Web Log 'Word Bursts' Could Identify New Crazes
Zorgatron writes "New Scientist reports that a researcher from Cornell University has come up with clever method of identifying what's cool by automatically searching weblogs. Sudden increases or "bursts" in the usage of particular words may reflect a new craze, according to Jon Kleinberg. He has demonstrated the technique by searching through state of the union addresses given since 1790." I wonder how long before this can be done real time enough to really make this useful.
Theres another "what's popular on blogs" webpage at Blogdex. It tracks links, showing which pages are most linked to.
daed si luap
Google can do much the same thing, on a real-time basis, by examining what phrases are searched for.
http://www.daypop.com
Its got the top 40 every day. Doing it some other way would only catch memes sooner. And if the system doesn't catch it until its popular, it really doesn't help. What we need is a large and complete database of all meme type things.
The GeekNights podcast is going strong. Listen!
that's "IN SOVIET RUSSIA, PEPSI DRINKS YOU !!!" and "All your sport are belong to us". Just crossing the i's and dotting the t's.
They have a realtime search mechanism that can search within Chat rooms also , and TV and radios streams. (Kevin Kelly is on the Board). Used to be a downloadable personal edition. there is a free trial. Not a plug !!! , they became a corporate (financial and others) company , turning back on "Free Information Now" roots. but at least it works :)
http://www.relegence.com
Sounds like a combination of Google's Zeitgeist and LiveJournal's MemeTracker. In other words, nothing that new.
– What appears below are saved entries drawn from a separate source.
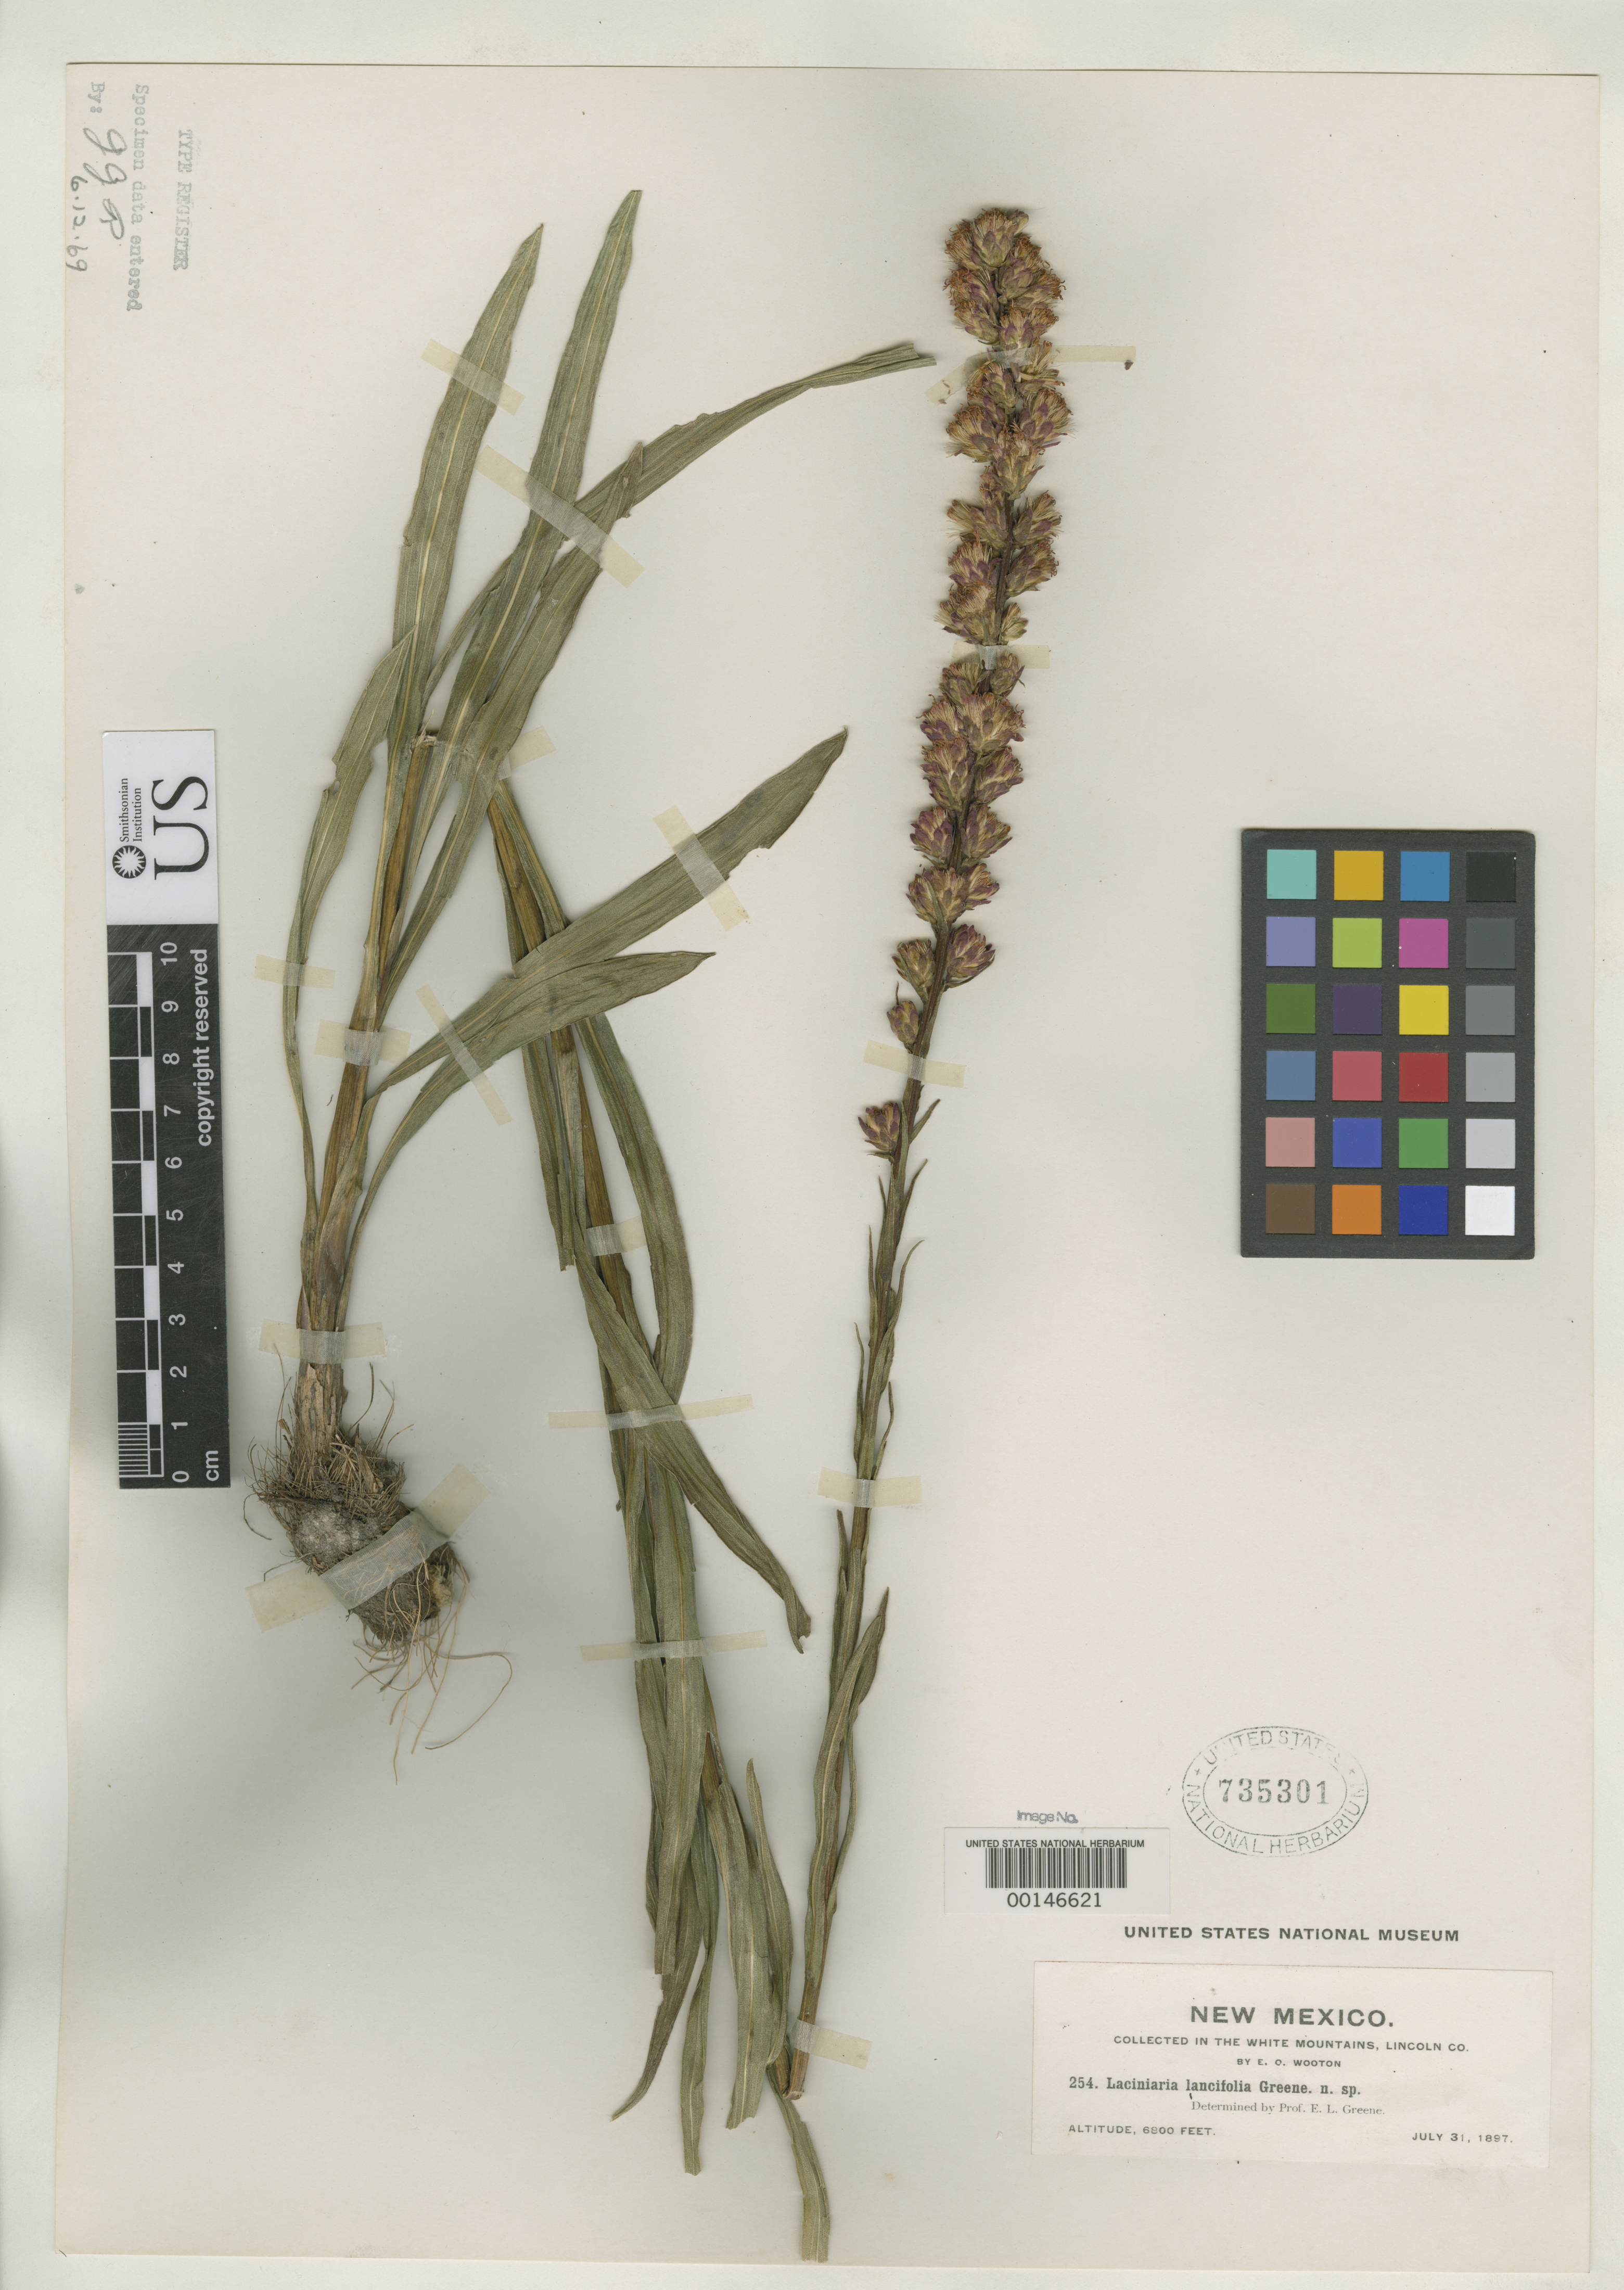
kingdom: Plantae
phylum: Tracheophyta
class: Magnoliopsida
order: Asterales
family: Asteraceae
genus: Lacinaria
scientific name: Lacinaria lancifolia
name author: Greene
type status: Type Collection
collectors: E. O. Wooton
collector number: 254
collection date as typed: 31 Jul 1897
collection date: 1897-07-31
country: United States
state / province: New Mexico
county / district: Lincoln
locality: White Mountains.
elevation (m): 2073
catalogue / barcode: US 735301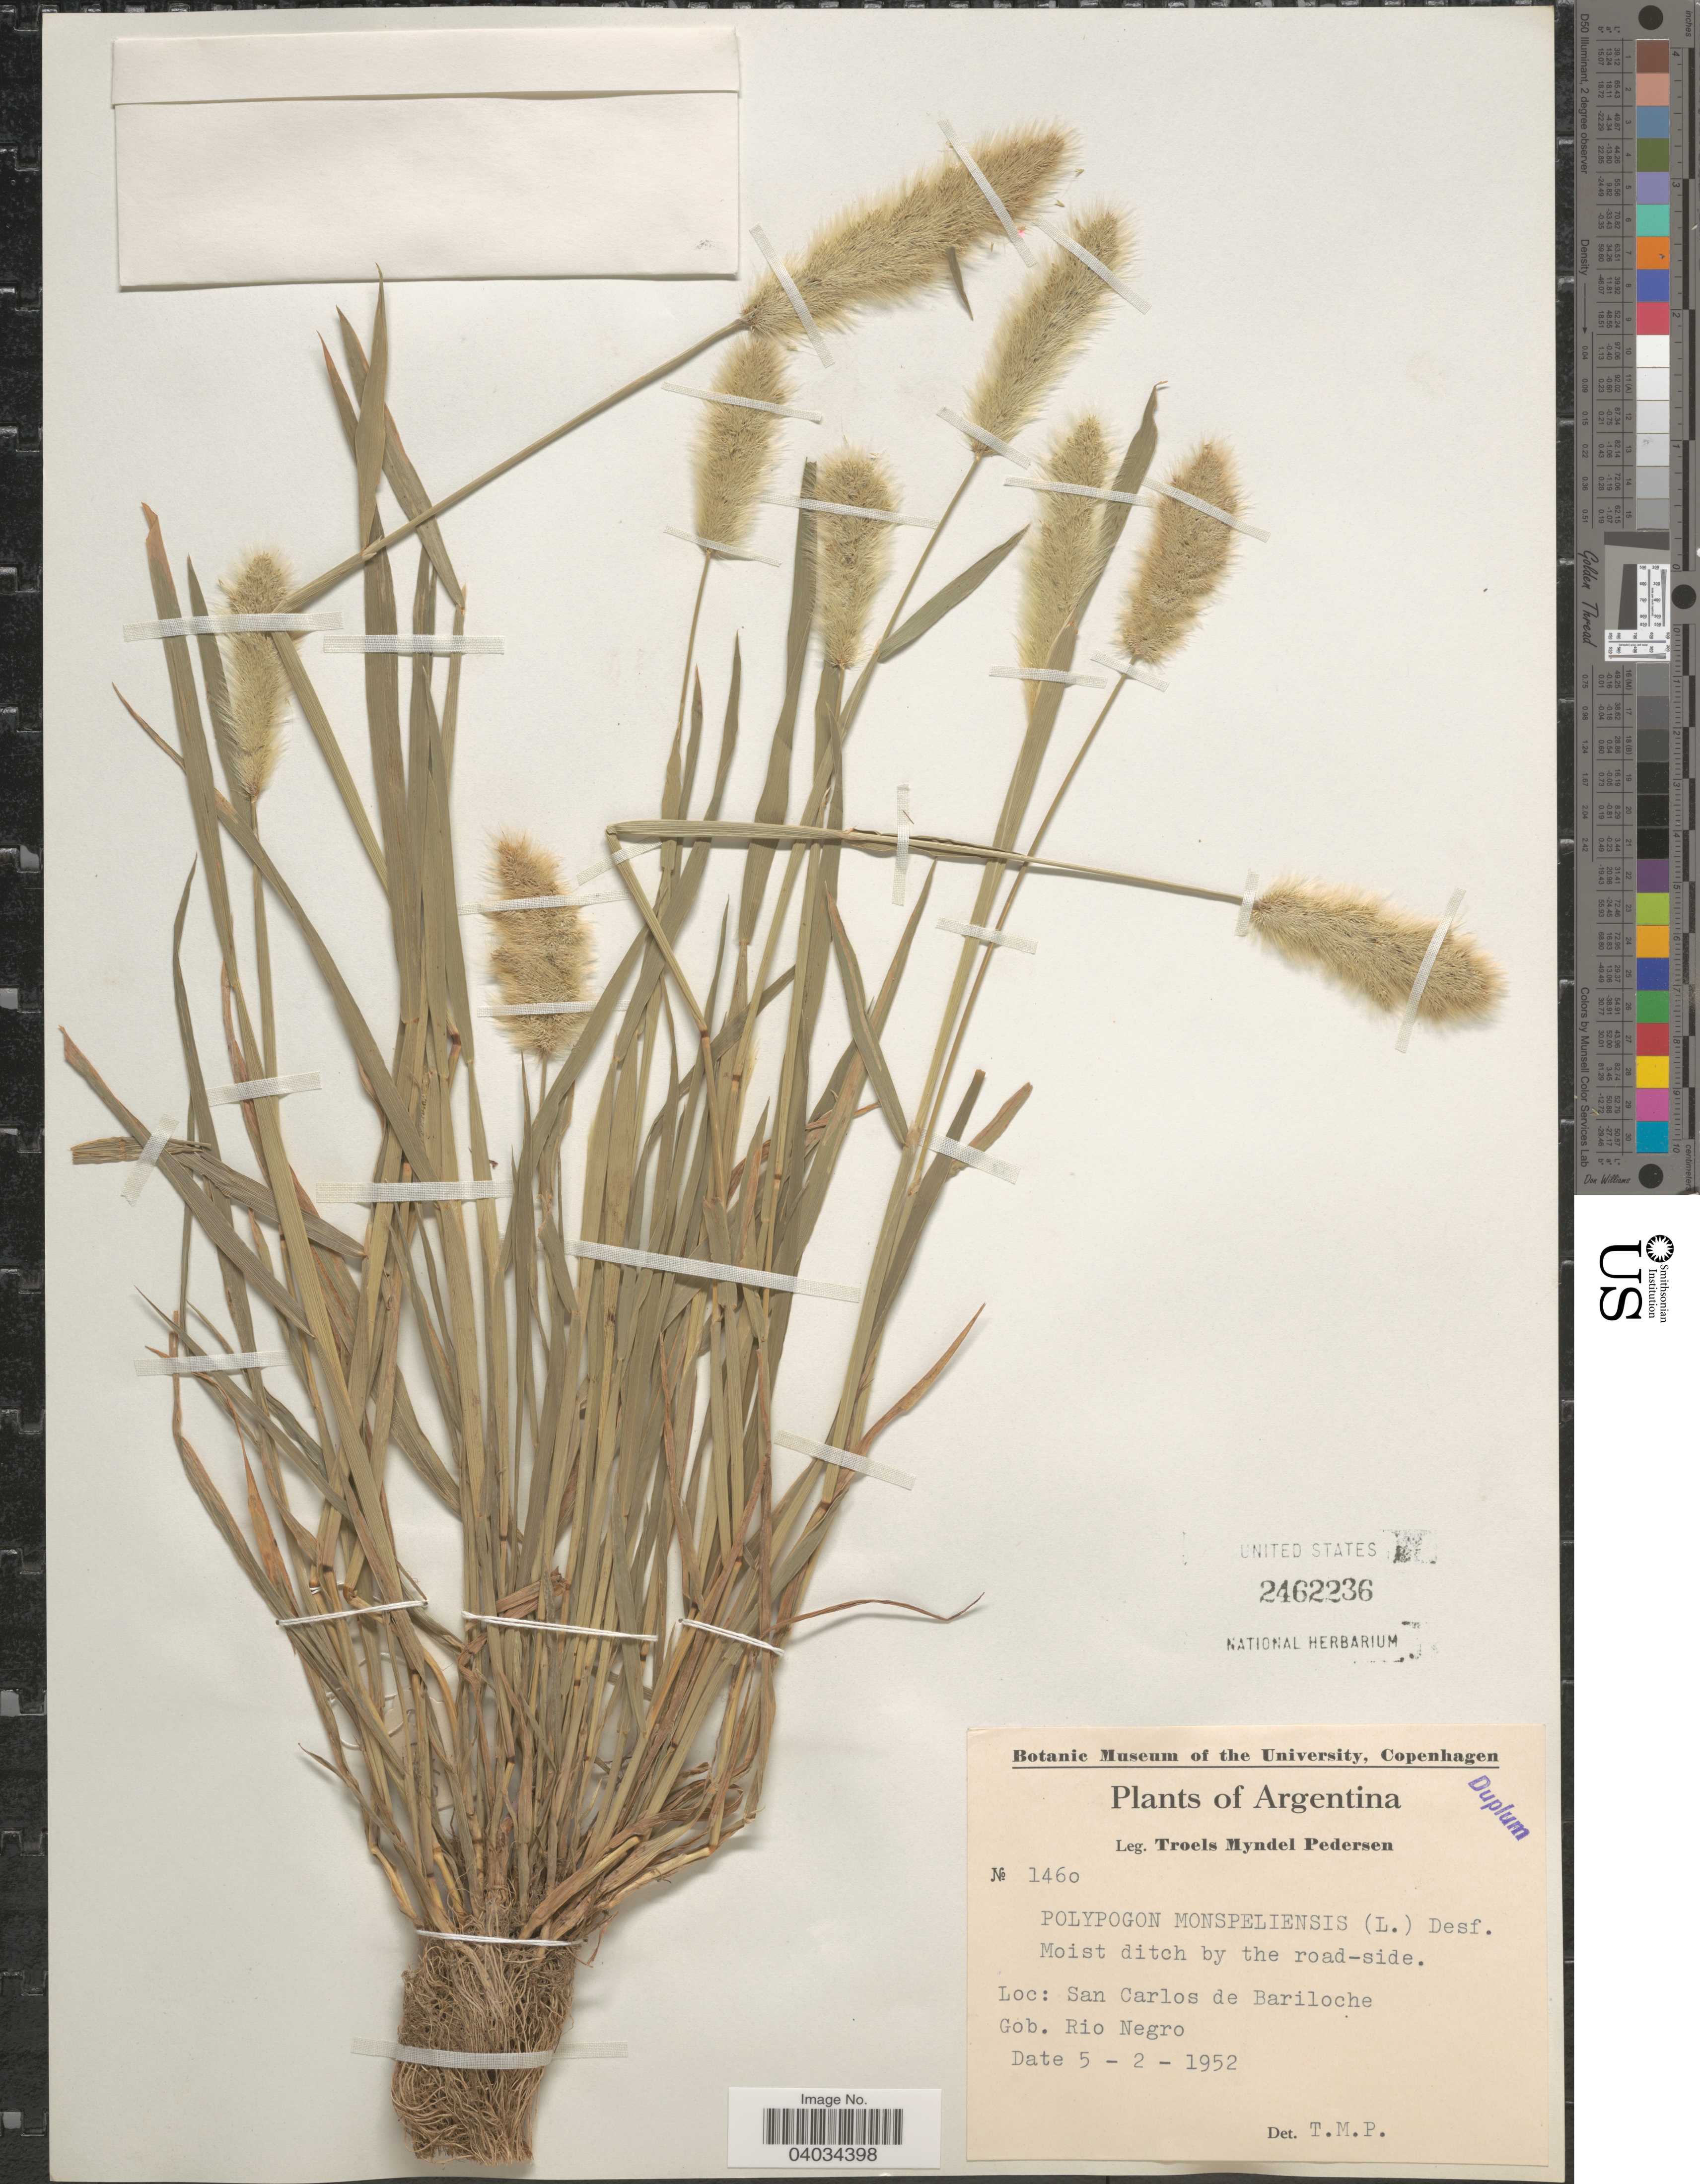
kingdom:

It's also the basis for Computational Lexicography. Doing analysis on large corpora. One of the interests people have in this field is introduction of new words in society. The field used to use corpora such as the British National Corpus, but since the explosion of the Web, sites such as Google can far exceed that size. Weblogs are simply a good example of a more natural form of language. The interesting thing would be not so much to find new trends through words... but if we can truly solve the whole natural language parsing problem and use such information to extract higher-level knowledge
Data from state of the union addresses here.
Although its not really what the story is about, I always had thought that the Google Zeitgeist was a good indication of "new crazes".